Emilia celebrates women artists in history who struggled to be heard | By Anne Holzman (Spring 2023)
Emilia by Morgan Lloyd Malcolm, Ten Thousand Things, producer
(Directed by Marcela Lorca, Open Book, Minneapolis, and other community locations, through June 11, 2023)
What’s that, you say? An evening of storytelling with some of the Twin Cities’ finest actors, in this case all women, in a vintage high school gymnasium with an appreciative crowd that got in for free?
Yes, please!
Even better: A clever script yanking on memories of well-worn plays, twisting them like so much laundry and wringing out laughter and tears, and the amazement of sitting four feet from Greta Oglesby as she narrates this story in a voice that bounces off the basketball backboards with ease.
Not to mention the side-eye from actor (and Korean adoptee) Sun Mee Chomet as she grunts and strides and transforms her small frame with hockey-player braggadocio; and the hilarity of Kimberley Richardson in her role, high kicking, squealing and mugging in every direction at once. There is also Mo Perry puffing out her cheeks and snorting the lines of an aging sexist aristocrat, and Marisa Tejeda’s divine chanting and regal bearing as the younger Emilia.
There is also George Keller’s quick transformations of manner and voice, Sophina Saggau doing body bumps off her teammates, and Maggie Chestovich contorting a comic face that must be made of Silly Putty, then holding the room’s whole collective breath through a brave woman’s silent suffering.
Yes, to Emilia, produced byTen Thousand Things, and directed with characteristic brilliance by Marcela Lorca with a star-studded cast. The brilliant cast is all women (to make up for all those years when the Globe Theater, where Shakespeare staged his plays, could only allow men to be actors). Yes to a theater company that gives us this fresh new look at where our theater traditions come from and the many that this tradition has left behind.
Written by Morgan Lloyd Malcolm, Emilia tells the story – with considerable imaginative embroidery – of Aemilia Bassano Lanyer (or Lanier), a poet of early 17th century England who, in spite of many headwinds as a woman of modest means, managed to publish a book of poetry and prose. The play picks up on the unproven theory that she became Shakespeare’s lover and inspired his references in sonnets to a “Dark Lady.” This reference is thought to be about Lanyer because the Bassano family was of southern European origin and likely Jewish.
Three of Shakespeare’s plays have characters named Emilia, and there is a Bassanio in Merchant of Venice, but the evidence for more than a passing connection between Lanyer and Shakespeare is scant. That said, there’s no denying the achievements of Lanyer’s surviving work and the historical barriers for women to publish literature using their own names. Emilia is fiction, but it’s also a whopping load of truth.
Emilia premiered in London in 2018 and won three Olivier awards in 2019, including Best Comedy.
In this script, the playwright exploits language differences across the centuries not only for comic effect, but to remind us that Emilia’s voice can be heard now in a way that was not possible during her lifetime. The actors deliver many lines in Elizabethan language but break to a line like Alfonso’s exit shot: “That would’ve been a massive drag, hmm?”

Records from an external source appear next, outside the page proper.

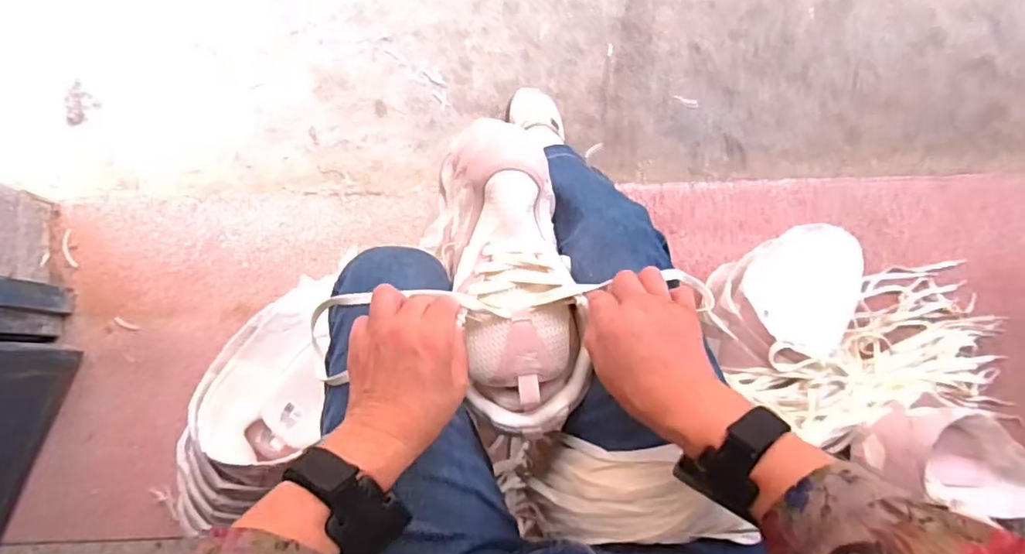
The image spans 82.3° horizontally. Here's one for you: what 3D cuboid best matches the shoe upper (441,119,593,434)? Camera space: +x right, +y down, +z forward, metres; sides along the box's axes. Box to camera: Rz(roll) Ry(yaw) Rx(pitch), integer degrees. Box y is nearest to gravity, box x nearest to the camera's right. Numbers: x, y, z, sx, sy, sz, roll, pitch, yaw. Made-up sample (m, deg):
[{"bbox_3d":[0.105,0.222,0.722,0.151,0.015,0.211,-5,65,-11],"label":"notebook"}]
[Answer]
[{"bbox_3d":[-0.006,-0.011,0.489,0.100,0.077,0.269,-11,80,-2],"label":"shoe upper"}]

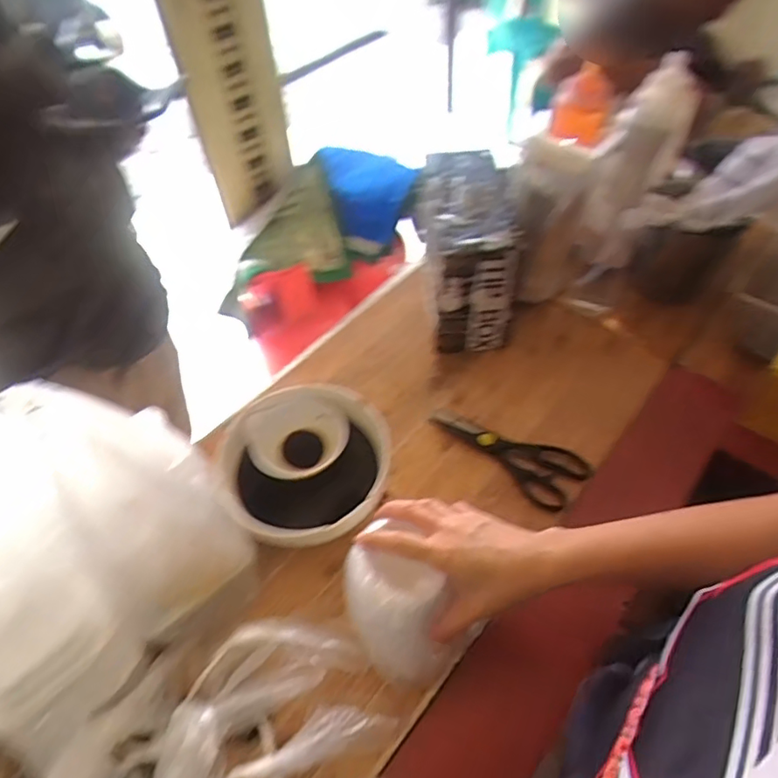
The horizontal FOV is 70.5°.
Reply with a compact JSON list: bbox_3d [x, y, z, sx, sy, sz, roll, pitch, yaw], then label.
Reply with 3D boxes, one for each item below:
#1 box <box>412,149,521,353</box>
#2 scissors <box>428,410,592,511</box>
[{"bbox_3d":[0.109,-0.194,0.787,0.113,0.181,0.232,-5,52,-2],"label":"box"},{"bbox_3d":[0.143,0.069,0.674,0.190,0.006,0.080,32,59,24],"label":"scissors"}]

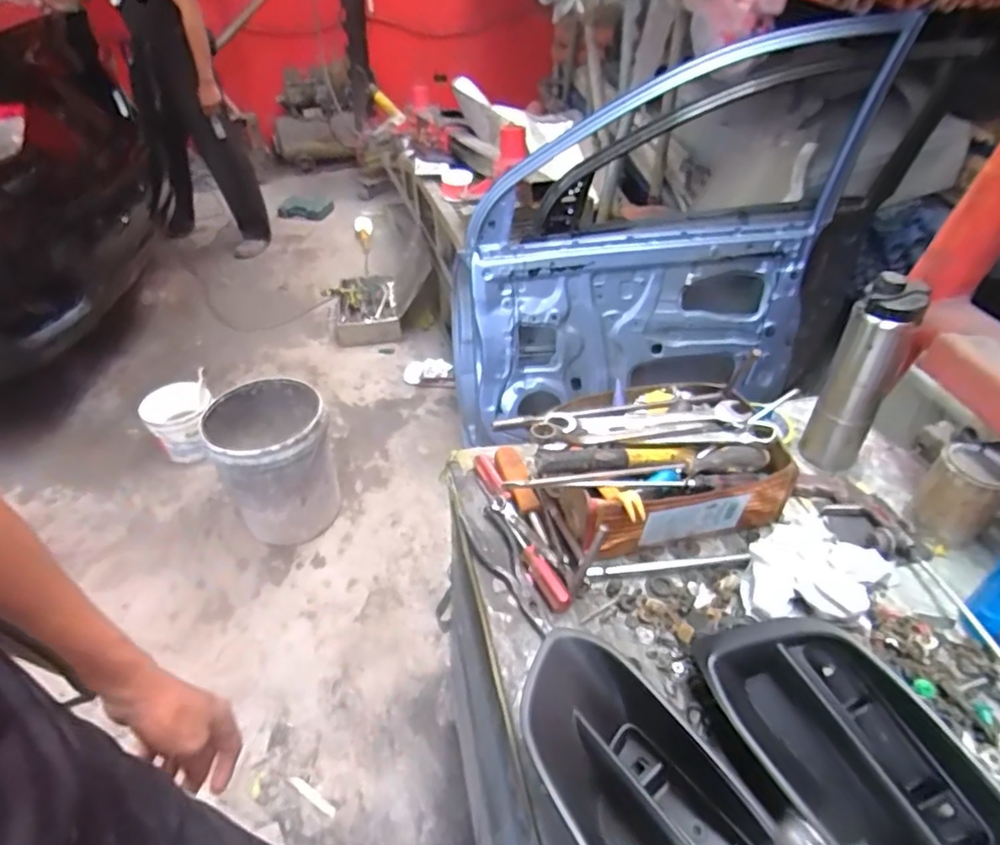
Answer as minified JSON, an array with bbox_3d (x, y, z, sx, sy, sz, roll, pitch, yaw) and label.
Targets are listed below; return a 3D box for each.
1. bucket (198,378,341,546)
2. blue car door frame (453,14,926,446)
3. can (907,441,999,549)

Echoing across the centuries are the many references to the ongoing struggles of women (“We merely ask for them to let us join”) and controversies over intellectual property (“No one owns words”). Beneath all the hilarity and fury of this script lie carefully constructed themes of authorship and authority that should keep the story fresh for generations.
The play follows conventions familiar in Shakespeare plays, including the use of a few actors to cover multiple roles and the nudging and winking that comes with actors impersonating the opposite sex. There is even a scene set at the Globe Theatre, the original venue for most of Shakespeare’s work, in which Emilia recognizes her own words in the mouths of actors and begins to shout over them, producing a strangely operatic effect of layered voices.
Audiences of Ten Thousand Things productions can count on becoming part of the action. The company sets up each performance space with a stage area surrounded by about a hundred folding chairs, arranged two rows deep around a square; actors enter and exit at the square’s corners and get their costumes from racks at the edges of the room. Occasionally an actor will briefly take a seat in the audience. Two characters in conflict sometimes circle the stage as in a boxing ring, using hand gestures to gin up excitement in the crowd. Toward the end of Emilia as the poet’s work finally begins to be published, the actors distribute poetry broadsides to the audience bearing lines by Aemilia Lanyer in a cursive font. Throughout the play, characters seek allies and start debates with audience members, adding to the fun and keeping us alert lest we be their next target.
Ten Thousand Things performs for paying audiences at Open Book in Minneapolis, where the show runs through June 11. The company also performs in community locations including parks, schools and prisons, some of them open to the public. The show at Patrick Henry High School was hosted by Project Success, which connects high school students with theater and other opportunities.